Stored data entries:
==================================================
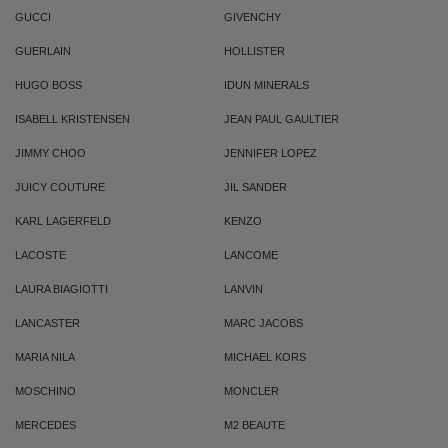
GUCCI
GIVENCHY
GUERLAIN
HOLLISTER
HUGO BOSS
IDUN MINERALS
ISABELL KRISTENSEN
JEAN PAUL GAULTIER
JIMMY CHOO
JENNIFER LOPEZ
JUICY COUTURE
JIL SANDER
KARL LAGERFELD
KENZO
LACOSTE
LANCOME
LAURA BIAGIOTTI
LANVIN
LANCASTER
MARC JACOBS
MARIA NILA
MICHAEL KORS
MOSCHINO
MONCLER
MERCEDES
M2 BEAUTE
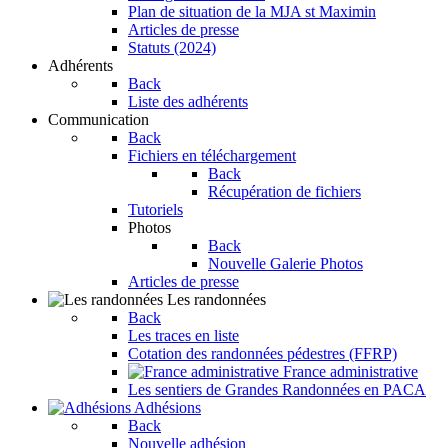
Plan de situation de la MJA st Maximin
Articles de presse
Statuts (2024)
Adhérents
Back
Liste des adhérents
Communication
Back
Fichiers en téléchargement
Back
Récupération de fichiers
Tutoriels
Photos
Back
Nouvelle Galerie Photos
Articles de presse
Les randonnées
Back
Les traces en liste
Cotation des randonnées pédestres (FFRP)
France administrative
Les sentiers de Grandes Randonnées en PACA
Adhésions
Back
Nouvelle adhésion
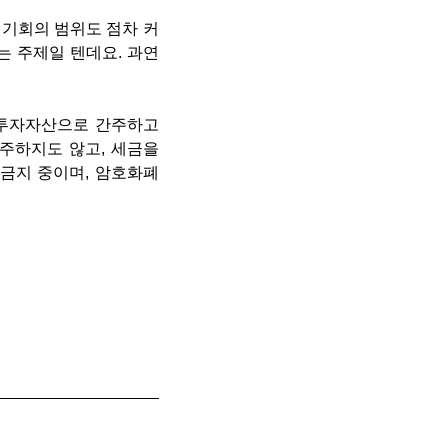
기회의 범위도 점차 커
는 주제일 텐데요. 과연
 투자자산으로 간주하고
주하지도 않고, 세금을
금지 중이며, 암호화폐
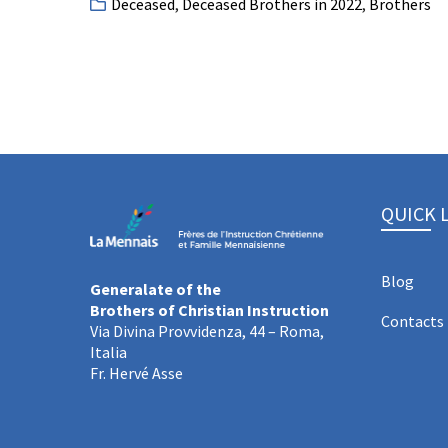
Deceased
,
Deceased Brothers in 2022
,
Brothers
QUICK 
Blog
Generalate of the
Brothers of Christian Instruction
Contacts
Via Divina Provvidenza, 44 – Roma,
Italia
Fr. Hervé Asse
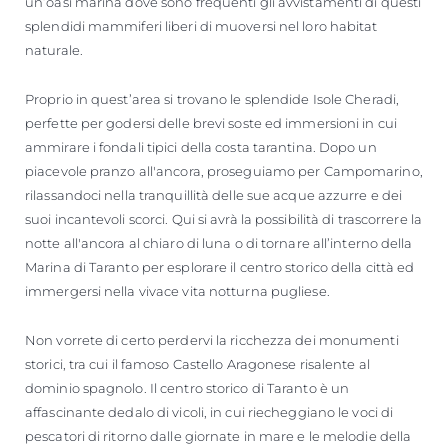
un’oasi marina dove sono frequenti gli avvistamenti di questi
splendidi mammiferi liberi di muoversi nel loro habitat
naturale.
Proprio in quest’area si trovano le splendide Isole Cheradi,
perfette per godersi delle brevi soste ed immersioni in cui
ammirare i fondali tipici della costa tarantina. Dopo un
piacevole pranzo all'ancora, proseguiamo per Campomarino,
rilassandoci nella tranquillità delle sue acque azzurre e dei
suoi incantevoli scorci. Qui si avrà la possibilità di trascorrere la
notte all'ancora al chiaro di luna o di tornare all’interno della
Marina di Taranto per esplorare il centro storico della città ed
immergersi nella vivace vita notturna pugliese.
Non vorrete di certo perdervi la ricchezza dei monumenti
storici, tra cui il famoso Castello Aragonese risalente al
dominio spagnolo. Il centro storico di Taranto è un
affascinante dedalo di vicoli, in cui riecheggiano le voci di
pescatori di ritorno dalle giornate in mare e le melodie della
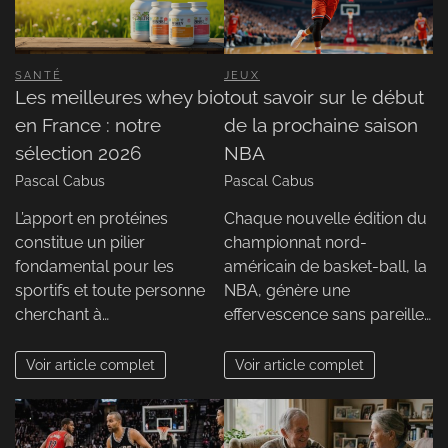
SANTÉ
JEUX
Les meilleures whey bio
tout savoir sur le début
en France : notre
de la prochaine saison
sélection 2026
NBA
Pascal Cabus
Pascal Cabus
L’apport en protéines
Chaque nouvelle édition du
constitue un pilier
championnat nord-
fondamental pour les
américain de basket-ball, la
sportifs et toute personne
NBA, génère une
cherchant à…
effervescence sans pareille…
Voir article complet
Voir article complet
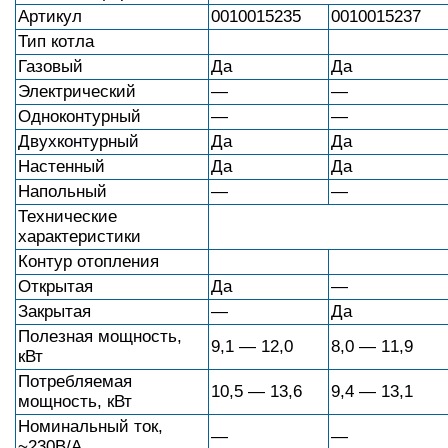
Артикул
0010015235
0010015237
Тип котла
Газовый
Да
Да
Электрический
—
—
Одноконтурный
—
—
Двухконтурный
Да
Да
Настенный
Да
Да
Напольный
—
—
Технические
характеристики
Контур отопления
Открытая
Да
—
Закрытая
—
Да
Полезная мощность,
9,1 — 12,0
8,0 — 11,9
кВт
Потребляемая
10,5 — 13,6
9,4 — 13,1
мощность, кВт
Номинальный ток,
—
—
~230В/А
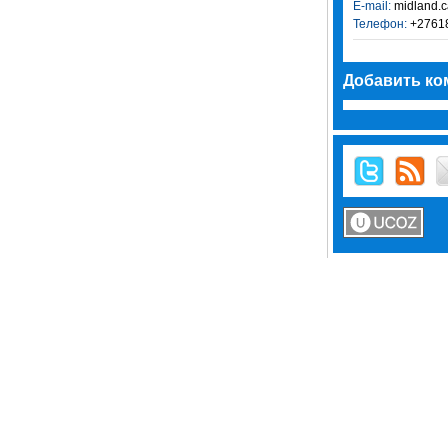
E-mail:
midland.
Телефон:
+2761
Добавить ко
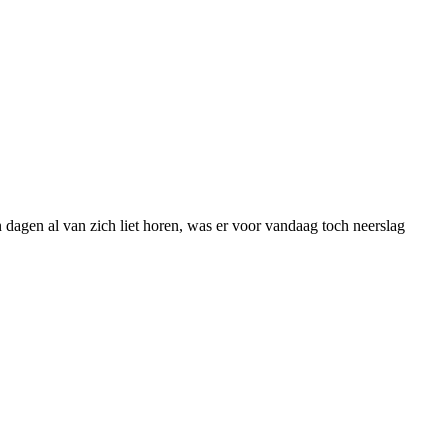
dagen al van zich liet horen, was er voor vandaag toch neerslag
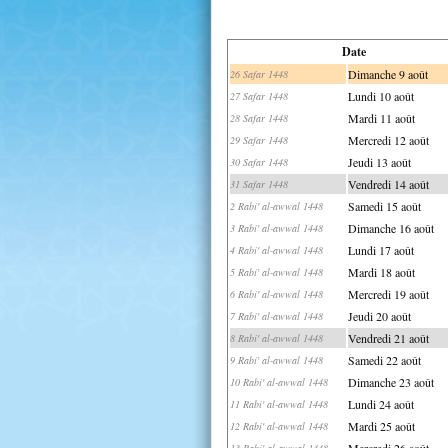
Date
Dimanche 9 août
26 Safar 1448
Lundi 10 août
27 Safar 1448
Mardi 11 août
28 Safar 1448
Mercredi 12 août
29 Safar 1448
Jeudi 13 août
30 Safar 1448
Vendredi 14 août
31 Safar 1448
Samedi 15 août
2 Rabi' al-awwal 1448
Dimanche 16 août
3 Rabi' al-awwal 1448
Lundi 17 août
4 Rabi' al-awwal 1448
Mardi 18 août
5 Rabi' al-awwal 1448
Mercredi 19 août
6 Rabi' al-awwal 1448
Jeudi 20 août
7 Rabi' al-awwal 1448
Vendredi 21 août
8 Rabi' al-awwal 1448
Samedi 22 août
9 Rabi' al-awwal 1448
Dimanche 23 août
10 Rabi' al-awwal 1448
Lundi 24 août
11 Rabi' al-awwal 1448
Mardi 25 août
12 Rabi' al-awwal 1448
Mercredi 26 août
13 Rabi' al-awwal 1448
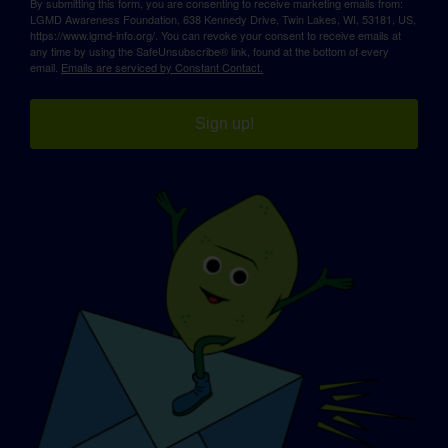
By submitting this form, you are consenting to receive marketing emails from:
LGMD Awareness Foundation, 638 Kennedy Drive, Twin Lakes, WI, 53181, US,
https://www.lgmd-info.org/. You can revoke your consent to receive emails at
any time by using the SafeUnsubscribe® link, found at the bottom of every
email.
Emails are serviced by Constant Contact.
Sign up!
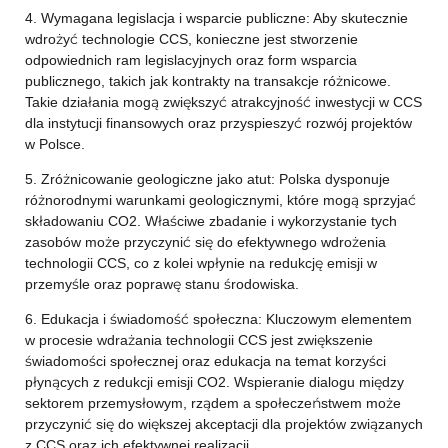
4. Wymagana legislacja i wsparcie publiczne: Aby skutecznie
wdrożyć technologie CCS, konieczne jest stworzenie
odpowiednich ram legislacyjnych oraz form wsparcia
publicznego, takich jak kontrakty na transakcje różnicowe.
Takie działania mogą zwiększyć atrakcyjność inwestycji w CCS
dla instytucji finansowych oraz przyspieszyć rozwój projektów
w Polsce.
5. Zróżnicowanie geologiczne jako atut: Polska dysponuje
różnorodnymi warunkami geologicznymi, które mogą sprzyjać
składowaniu CO2. Właściwe zbadanie i wykorzystanie tych
zasobów może przyczynić się do efektywnego wdrożenia
technologii CCS, co z kolei wpłynie na redukcję emisji w
przemyśle oraz poprawę stanu środowiska.
6. Edukacja i świadomość społeczna: Kluczowym elementem
w procesie wdrażania technologii CCS jest zwiększenie
świadomości społecznej oraz edukacja na temat korzyści
płynących z redukcji emisji CO2. Wspieranie dialogu między
sektorem przemysłowym, rządem a społeczeństwem może
przyczynić się do większej akceptacji dla projektów związanych
z CCS oraz ich efektywnej realizacji.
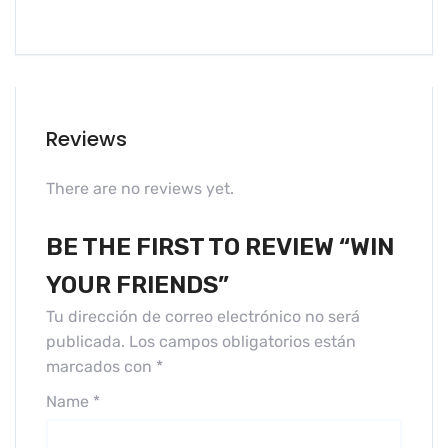
Reviews
There are no reviews yet.
BE THE FIRST TO REVIEW “WIN
YOUR FRIENDS”
Tu dirección de correo electrónico no será
publicada.
Los campos obligatorios están
marcados con
*
Name
*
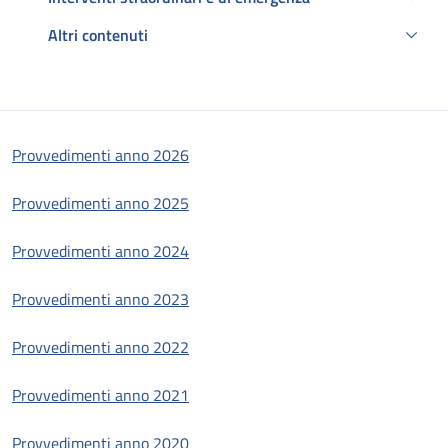
Altri contenuti
Descrizione
Provvedimenti anno 2026
Provvedimenti anno 2025
Provvedimenti anno 2024
Provvedimenti anno 2023
Provvedimenti anno 2022
Provvedimenti anno 2021
Provvedimenti anno 2020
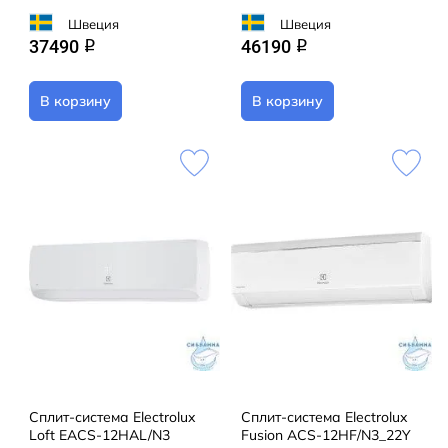
Швеция
Швеция
37490
46190
q
q
В корзину
В корзину
Сплит-система Electrolux
Сплит-система Electrolux
Loft EACS-12HAL/N3
Fusion ACS-12HF/N3_22Y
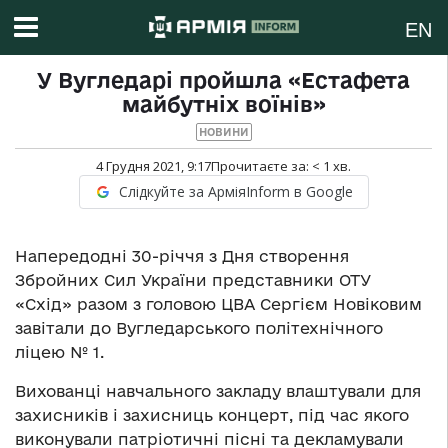
EN
У Вугледарі пройшла «Естафета
майбутніх воїнів»
НОВИНИ
4 Грудня 2021, 9:17
Прочитаєте за:
< 1
хв.
Слідкуйте за АрміяInform в Google
Напередодні 30-річчя з Дня створення
Збройних Сил України представники ОТУ
«Схід» разом з головою ЦВА Сергієм Новіковим
завітали до Вугледарського політехнічного
ліцею № 1.
Вихованці навчального закладу влаштували для
захисників і захисниць концерт, під час якого
виконували патріотичні пісні та декламували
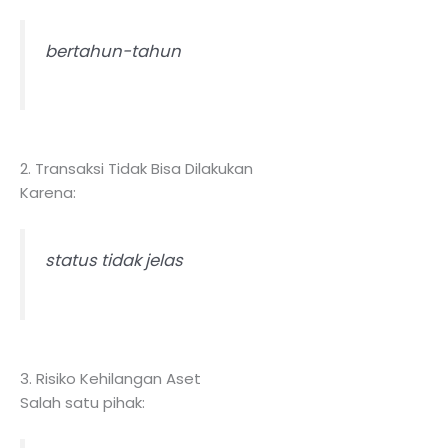
bertahun-tahun
2. Transaksi Tidak Bisa Dilakukan
Karena:
status tidak jelas
3. Risiko Kehilangan Aset
Salah satu pihak:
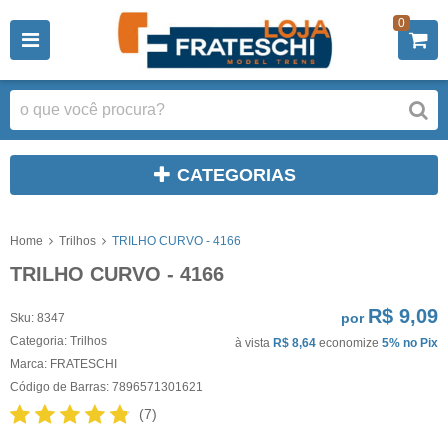
0
CATEGORIAS
Home
Trilhos
TRILHO CURVO - 4166
TRILHO CURVO - 4166
R$ 9,09
por
Sku:
8347
Categoria:
Trilhos
à vista
R$ 8,64
economize
5%
no Pix
Marca:
FRATESCHI
Código de Barras:
7896571301621
(7)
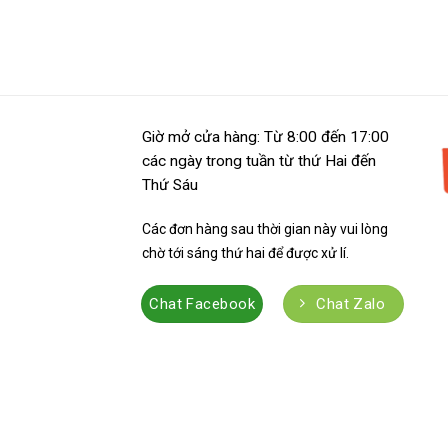
Giờ mở cửa hàng: Từ 8:00 đến 17:00
các ngày trong tuần từ thứ Hai đến
Thứ Sáu
Các đơn hàng sau thời gian này vui lòng
chờ tới sáng thứ hai để được xử lí.
Chat Facebook
Chat Zalo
==================================================
To do » Lines above that contain the string "Brothers" make up the answer.

Problem solution »
Deceased Brothers in 2022
Brothers
Brothers of Christian Instruction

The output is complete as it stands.